• **DATA EXCERPT**
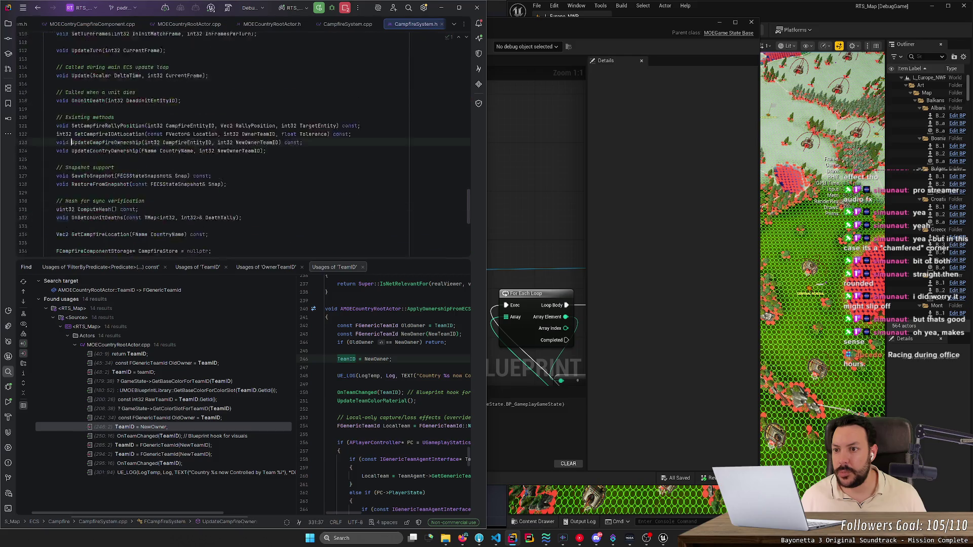
pyautogui.rightClick(115, 112)
pyautogui.click(152, 173)
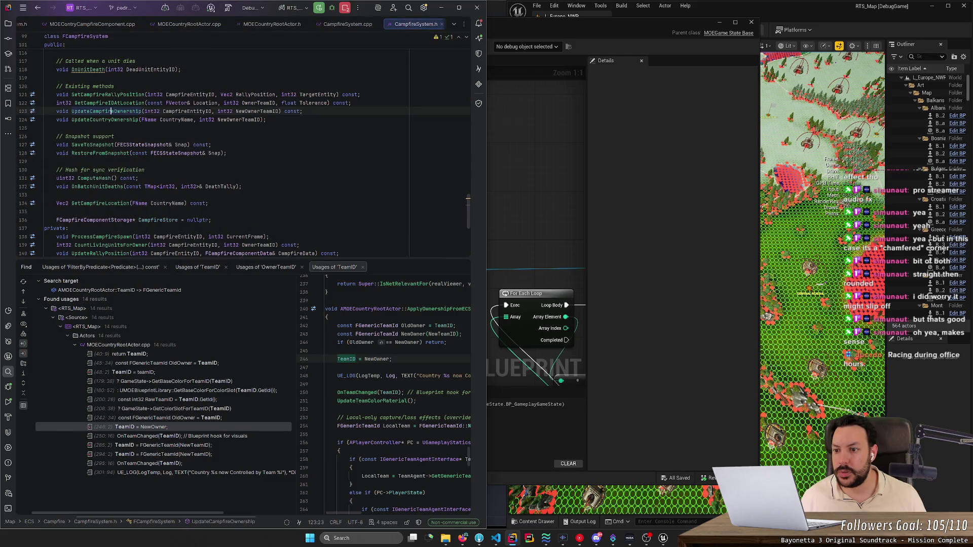
pyautogui.doubleClick(89, 373)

• **HOW TO COMPLETE THIS TASK**
Copy out the material above in full and exactly; its pictures are not to appear.

• **EXPECTED OUTPUT**
pyautogui.rightClick(115, 112)
pyautogui.click(152, 173)
pyautogui.doubleClick(89, 373)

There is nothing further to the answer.